→ Exercise
Throughout the entries below, report every line where "medium" is found.

--- Provided data Enclosed Below ---

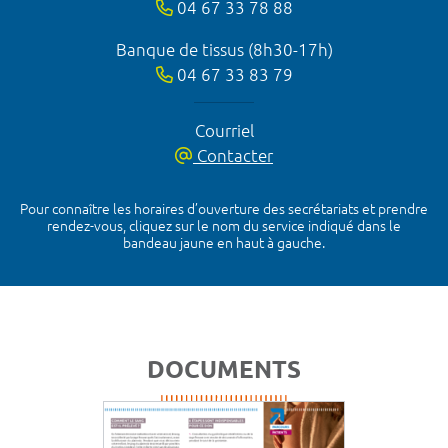
04 67 33 78 88
Banque de tissus (8h30-17h)
04 67 33 83 79
Courriel
Contacter
Pour connaître les horaires d’ouverture des secrétariats et prendre
rendez-vous, cliquez sur le nom du service indiqué dans le
bandeau jaune en haut à gauche.
DOCUMENTS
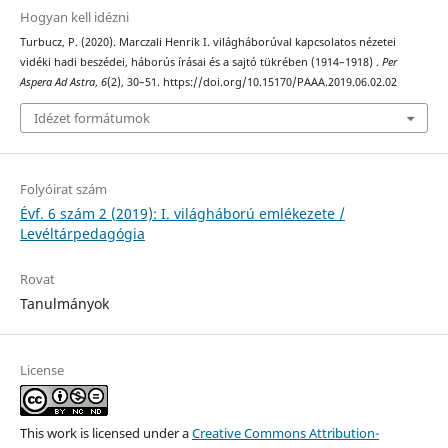
Hogyan kell idézni
Turbucz, P. (2020). Marczali Henrik I. világháborúval kapcsolatos nézetei
vidéki hadi beszédei, háborús írásai és a sajtó tükrében (1914–1918) .
Per
Aspera Ad Astra
,
6
(2), 30–51. https://doi.org/10.15170/PAAA.2019.06.02.02
Idézet formátumok
Folyóirat szám
Évf. 6 szám 2 (2019): I. világháború emlékezete /
Levéltárpedagógia
Rovat
Tanulmányok
License
This work is licensed under a
Creative Commons Attribution-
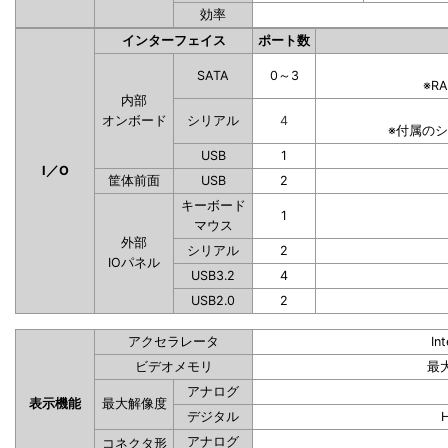
効率
インターフェイス
ポート数
SATA
0～3
※R
内部
オンボード
シリアル
4
※付属の
USB
1
I／O
筐体前面
USB
2
キーボード
1
マウス
外部
シリアル
2
IOパネル
USB3.2
4
USB2.0
2
アクセラレータ
In
ビデオメモリ
最
アナログ
表示機能
最大解像度
デジタル
アナログ
コネクタ形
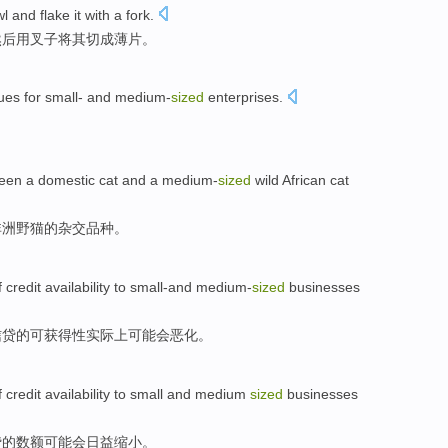
wl
and flake
it
with
a fork
.
然后
用叉子将其切成薄片。
ues
for
small- and medium-
sized
enterprises
.
ween
a
domestic cat and
a
medium-
sized
wild
African
cat
非洲
野猫的
杂交
品种。
f
credit availability
to
small-and medium-
sized
businesses
信贷
的可获得性
实际上
可能
会
恶化
。
f
credit availability
to
small and medium
sized
businesses
贷
的
数额
可能会
日益
缩小。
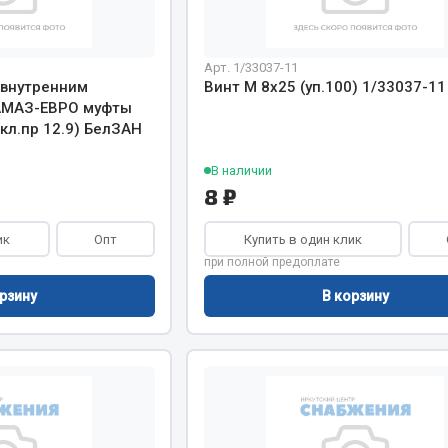
хлаждения
Vic
Автоторг
няя
Арт. 1/33037-11
Дифа
 внутренним
Винт М 8х25 (уп.100) 1/33037-11
 система
Цитрон
АМАЗ-ЕВРО муфты
орудование
Фильтры DONALDSON
кл.пр 12.9) БелЗАН
Показать ещё
Показать ещё
В наличии
8 ₽
Весь раздел
ик
Опт
Купить в один клик
при полной предоплате
ипники
Стяжки, тросы, канат
рзину
В корзину
Стропы
Стяжки
Тросы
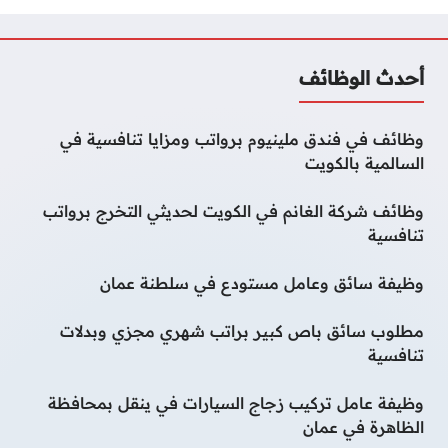
أحدث الوظائف
وظائف في فندق ملينيوم برواتب ومزايا تنافسية في
السالمية بالكويت
وظائف شركة الغانم في الكويت لحديثي التخرج برواتب
تنافسية
وظيفة سائق وعامل مستودع في سلطنة عمان
مطلوب سائق باص كبير براتب شهري مجزي وبدلات
تنافسية
وظيفة عامل تركيب زجاج السيارات في ينقل بمحافظة
الظاهرة في عمان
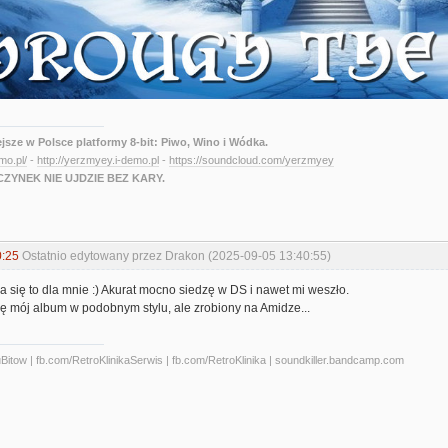
ejsze w Polsce platformy 8-bit: Piwo, Wino i Wódka.
emo.pl/
-
http://yerzmyey.i-demo.pl
-
https://soundcloud.com/yerzmyey
ZYNEK NIE UJDZIE BEZ KARY.
0:25
Ostatnio edytowany przez Drakon (2025-09-05 13:40:55)
a się to dla mnie :) Akurat mocno siedzę w DS i nawet mi weszło.
ę mój album w podobnym stylu, ale zrobiony na Amidze...
tow | fb.com/RetroKlinikaSerwis | fb.com/RetroKlinika | soundkiller.bandcamp.com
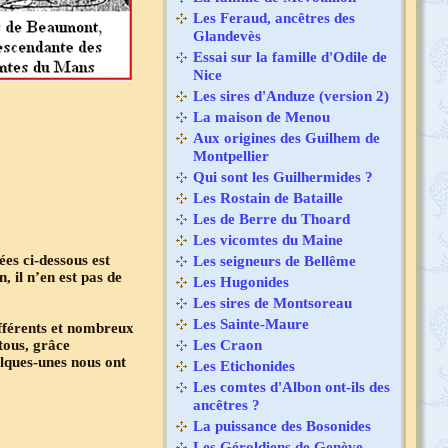
Les Feraud, ancêtres des
Glandevès
Essai sur la famille d'Odile de
Nice
Les sires d'Anduze (version 2)
La maison de Menou
Aux origines des Guilhem de
Montpellier
Qui sont les Guilhermides ?
Les Rostain de Bataille
Les de Berre du Thoard
Les vicomtes du Maine
ées ci-dessous est
Les seigneurs de Bellême
, il n’en est pas de
Les Hugonides
Les sires de Montsoreau
Les Sainte-Maure
ifférents et nombreux
tous, grâce
Les Craon
elques-unes nous ont
Les Etichonides
Les comtes d'Albon ont-ils des
ancêtres ?
La puissance des Bosonides
Les Géroldiens de Genève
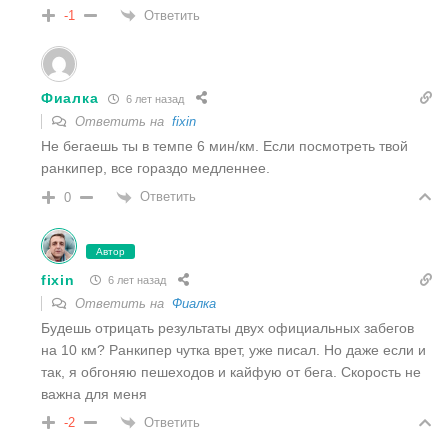
Ответить
-1
Фиалка
6 лет назад
Ответить на
fixin
Не бегаешь ты в темпе 6 мин/км. Если посмотреть твой
ранкипер, все гораздо медленнее.
Ответить
0
Автор
fixin
6 лет назад
Ответить на
Фиалка
Будешь отрицать результаты двух официальных забегов
на 10 км? Ранкипер чутка врет, уже писал. Но даже если и
так, я обгоняю пешеходов и кайфую от бега. Скорость не
важна для меня
Ответить
-2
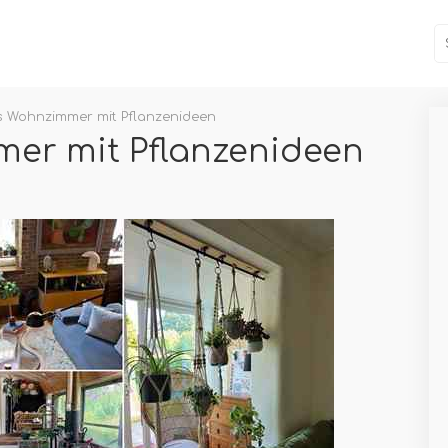
es Wohnzimmer mit Pflanzenideen
mer mit Pflanzenideen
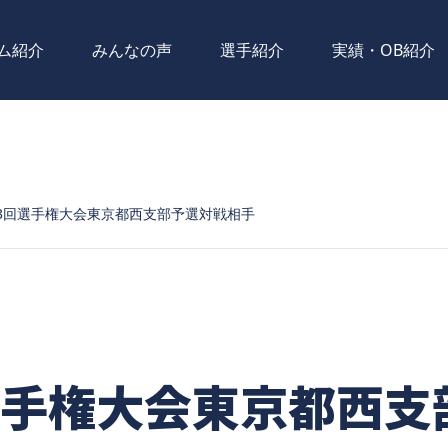
ム紹介
みんなの声
選手紹介
実績・OB紹介
3回選手権大会東京都西支部予選対戦相手
選手権大会東京都西支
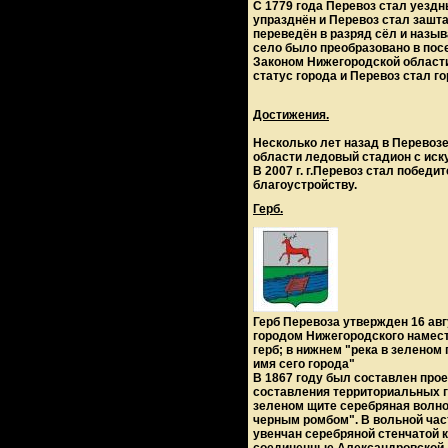
С 1779 года Перевоз стал уездн
упразднён и Перевоз стал зашт
переведён в разряд сёл и назыв
село было преобразовано в посе
Законом Нижегородской области 
статус города и Перевоз стал г
Достижения.
Несколько лет назад в Перевоз
области ледовый стадион с ис
В 2007 г. г.Перевоз стал победи
благоустройству.
Герб.
Герб Перевоза утвержден 16 авг
городом Нижегородского намест
герб; в нижнем "река в зеленом
имя сего города"
В 1867 году был составлен про
составления территориальных ге
зеленом щите серебряная волно
черным ромбом". В вольной част
увенчан серебряной стенчатой к
соединенные Александровской 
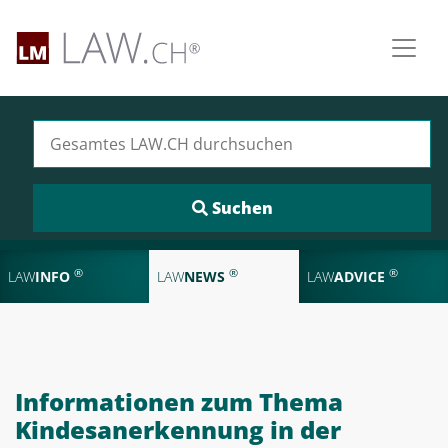
Suchen nach:
®
®
®
LAW
INFO
LAW
NEWS
LAW
ADVICE
Informationen zum Thema
Kindesanerkennung in der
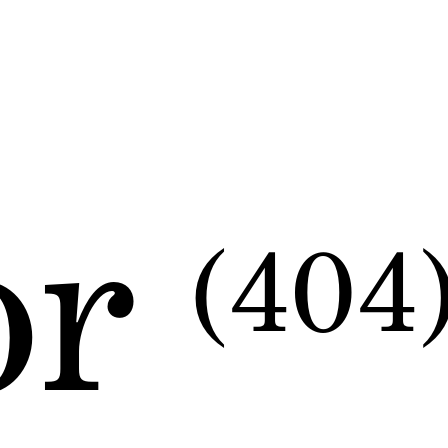
or
(404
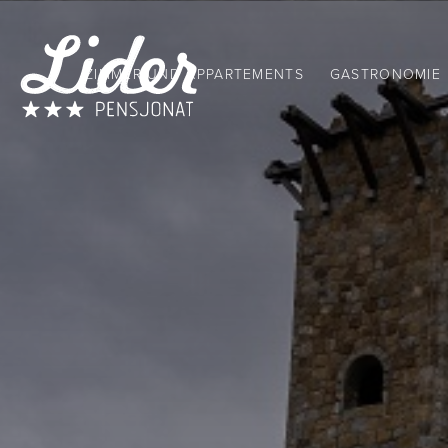
ZIMMER UND APPARTEMENTS
GASTRONOMIE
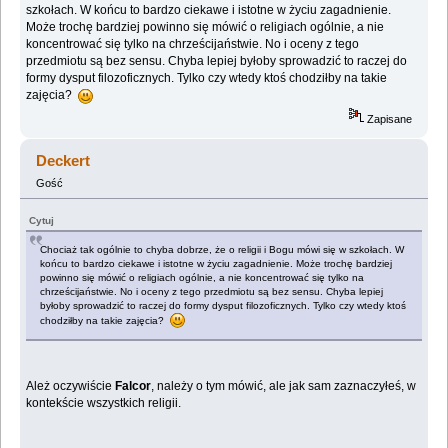
szkołach. W końcu to bardzo ciekawe i istotne w życiu zagadnienie.
Może trochę bardziej powinno się mówić o religiach ogólnie, a nie
koncentrować się tylko na chrześcijaństwie. No i oceny z tego
przedmiotu są bez sensu. Chyba lepiej byłoby sprowadzić to raczej do
formy dysput filozoficznych. Tylko czy wtedy ktoś chodziłby na takie
zajęcia?
Zapisane
Deckert
Gość
Cytuj
Chociaż tak ogólnie to chyba dobrze, że o religii i Bogu mówi się w szkołach. W
końcu to bardzo ciekawe i istotne w życiu zagadnienie. Może trochę bardziej
powinno się mówić o religiach ogólnie, a nie koncentrować się tylko na
chrześcijaństwie. No i oceny z tego przedmiotu są bez sensu. Chyba lepiej
byłoby sprowadzić to raczej do formy dysput filozoficznych. Tylko czy wtedy ktoś
chodziłby na takie zajęcia?
Ależ oczywiście
Falcor
, należy o tym mówić, ale jak sam zaznaczyłeś, w
kontekście wszystkich religii.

--- End of Enclosed Provided data ---

→ Task solution
small- and medium-
medium-
small-and medium-
small and medium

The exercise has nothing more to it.